Unfortunately, this new found provincial co-operation was met with a blunt rejection by the federal government. Just like the countries attending the various international climate change talks, the provinces are learning how the Harper administration can sabotage positive efforts to improve conditions, be they controlling carbon emissions or enhancing retirement security for Canadians.

Canada’s future retirees face a crisis because the pension stool’s workplace pension leg has largely collapsed for most people in today’s private sector workforce, especially younger workers. Only 24% (28% a decade ago) of the current private sector labour force contributes to employer based pension plans. A decade ago, 74% of private sector pension plans were Defined Benefit (DB) plans, today they are below 51%. The problem is not that public sector workers have decent pensions, it is that 75% of private sector workers don’t. Remember, DB plans are the only plans that establish a workers right to collect a portion of their income as a deferred salary or pension upon retirement.

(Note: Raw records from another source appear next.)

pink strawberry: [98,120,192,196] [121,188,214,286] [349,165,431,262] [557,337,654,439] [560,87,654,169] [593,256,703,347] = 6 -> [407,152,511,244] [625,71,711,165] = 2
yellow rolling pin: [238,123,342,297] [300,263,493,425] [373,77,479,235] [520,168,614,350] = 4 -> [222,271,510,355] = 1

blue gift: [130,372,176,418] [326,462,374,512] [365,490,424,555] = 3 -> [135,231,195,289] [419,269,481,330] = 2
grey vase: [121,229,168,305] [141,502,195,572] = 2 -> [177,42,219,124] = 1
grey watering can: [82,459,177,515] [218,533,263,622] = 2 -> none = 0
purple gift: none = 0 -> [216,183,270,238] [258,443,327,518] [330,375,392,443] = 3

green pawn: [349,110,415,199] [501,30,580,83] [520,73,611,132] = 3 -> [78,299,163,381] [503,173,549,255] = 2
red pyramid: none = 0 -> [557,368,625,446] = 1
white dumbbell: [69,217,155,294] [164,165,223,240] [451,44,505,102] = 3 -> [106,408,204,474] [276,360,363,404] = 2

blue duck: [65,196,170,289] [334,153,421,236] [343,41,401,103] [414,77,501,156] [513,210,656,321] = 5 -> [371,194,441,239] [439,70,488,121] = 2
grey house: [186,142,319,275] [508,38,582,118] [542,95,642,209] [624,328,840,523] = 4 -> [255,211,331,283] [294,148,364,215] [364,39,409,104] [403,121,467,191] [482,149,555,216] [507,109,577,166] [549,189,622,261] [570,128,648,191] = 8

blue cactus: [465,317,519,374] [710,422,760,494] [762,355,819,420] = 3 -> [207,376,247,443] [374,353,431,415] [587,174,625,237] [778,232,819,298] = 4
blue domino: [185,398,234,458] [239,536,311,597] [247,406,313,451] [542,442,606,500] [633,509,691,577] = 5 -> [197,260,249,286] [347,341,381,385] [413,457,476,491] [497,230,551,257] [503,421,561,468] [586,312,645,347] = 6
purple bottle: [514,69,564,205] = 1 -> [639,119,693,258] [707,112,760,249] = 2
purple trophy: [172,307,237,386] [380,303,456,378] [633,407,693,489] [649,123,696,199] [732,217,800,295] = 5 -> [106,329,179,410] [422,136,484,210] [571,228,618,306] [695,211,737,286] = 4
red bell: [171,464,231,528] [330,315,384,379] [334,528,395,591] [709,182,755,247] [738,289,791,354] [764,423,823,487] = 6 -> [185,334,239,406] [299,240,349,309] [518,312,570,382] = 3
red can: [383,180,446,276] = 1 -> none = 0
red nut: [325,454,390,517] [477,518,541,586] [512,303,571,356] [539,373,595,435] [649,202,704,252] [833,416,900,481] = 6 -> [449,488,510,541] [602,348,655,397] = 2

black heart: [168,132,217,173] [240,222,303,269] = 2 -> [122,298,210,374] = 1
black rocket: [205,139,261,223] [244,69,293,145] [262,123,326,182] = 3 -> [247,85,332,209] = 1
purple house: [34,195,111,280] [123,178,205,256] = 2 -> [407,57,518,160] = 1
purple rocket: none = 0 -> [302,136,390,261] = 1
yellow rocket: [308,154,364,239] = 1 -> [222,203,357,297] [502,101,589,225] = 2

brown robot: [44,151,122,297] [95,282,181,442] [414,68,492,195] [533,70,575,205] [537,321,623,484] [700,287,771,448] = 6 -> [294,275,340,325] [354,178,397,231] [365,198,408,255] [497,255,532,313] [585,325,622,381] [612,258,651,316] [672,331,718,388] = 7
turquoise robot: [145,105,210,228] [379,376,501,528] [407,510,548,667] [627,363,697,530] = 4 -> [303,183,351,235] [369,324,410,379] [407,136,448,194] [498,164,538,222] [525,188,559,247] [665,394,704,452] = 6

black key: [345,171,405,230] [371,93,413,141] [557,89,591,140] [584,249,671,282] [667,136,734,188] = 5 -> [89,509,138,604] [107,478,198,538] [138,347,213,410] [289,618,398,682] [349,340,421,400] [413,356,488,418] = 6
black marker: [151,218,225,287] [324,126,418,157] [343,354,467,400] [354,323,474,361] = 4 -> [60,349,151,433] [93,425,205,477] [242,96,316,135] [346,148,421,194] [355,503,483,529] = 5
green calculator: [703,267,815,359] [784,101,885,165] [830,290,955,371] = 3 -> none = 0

Defined Benefit Plans vs. Defined Contribution

Plans Too many private sector employers have used every economic challenge as an opportunity to abandon their defined benefit pension plans. (Never waste a crisis.) Sometimes they froze their DB plans (affecting some 480,000 employees since 2004) and converted employees’ future earnings to the lesser Defined Contribution (DC) pension plans, creating what the statisticians call hybrid plans. DB plans are much more efficient than DC plans in that they produce significantly higher pensions for the same contributions, yet DC plans get the same tax support.

In other cases, they just closed their DB plans and switched to DC plans where the member is at the complete mercy of the markets and DC plans usually more costly and have inferior professional investment services, or companies simply abandoned any kind of plan at all.

DC plans pay much lower pensions, which are subject to reductions once in pay when markets fall and rarely have any inflation protection. By abandoning DB pensions, the corporate sector is passing the buck to individuals and the government to care for today’s workers in their senior years. We know individuals are not picking up the slack, as only 32% of workers even contribute to RRSPs and their contributions remain low while debt levels soar to all time highs.

SeniorsAll the provinces know that most of today’s workers are facing a bleak retirement due to the collapse of the third leg on the pension stool, the employer based pension plans leg. They also know that enhancing the CPP will not negatively impact the economy today but will help support it when retirees have enough buying power to sustain some purchasing power as they age.

In a welcome return to playing a much more active role in the national policy stage, Ontario is picking up on the void created by the federal Conservatives.

Ontario’s Premier Wynne has announced a plan to create a new pension plan that could parallel the CPP to enable workers and their employers to supplement that third leg. She has announced a technical advisory board comprised of several widely respected experts in pensions policy to help develop an Ontario Retirement Security plan. Former PM Paul Martin is going to be an advisor on the issue as well and they have been asked to report later this spring.

Ontario has given some voice to opening up the process to other provinces to join in the talks. While it remains to be seen what will emerge through this effort, it is at least a glimmer of light on restoring more reliable pensions in the decades to come for today’s workers.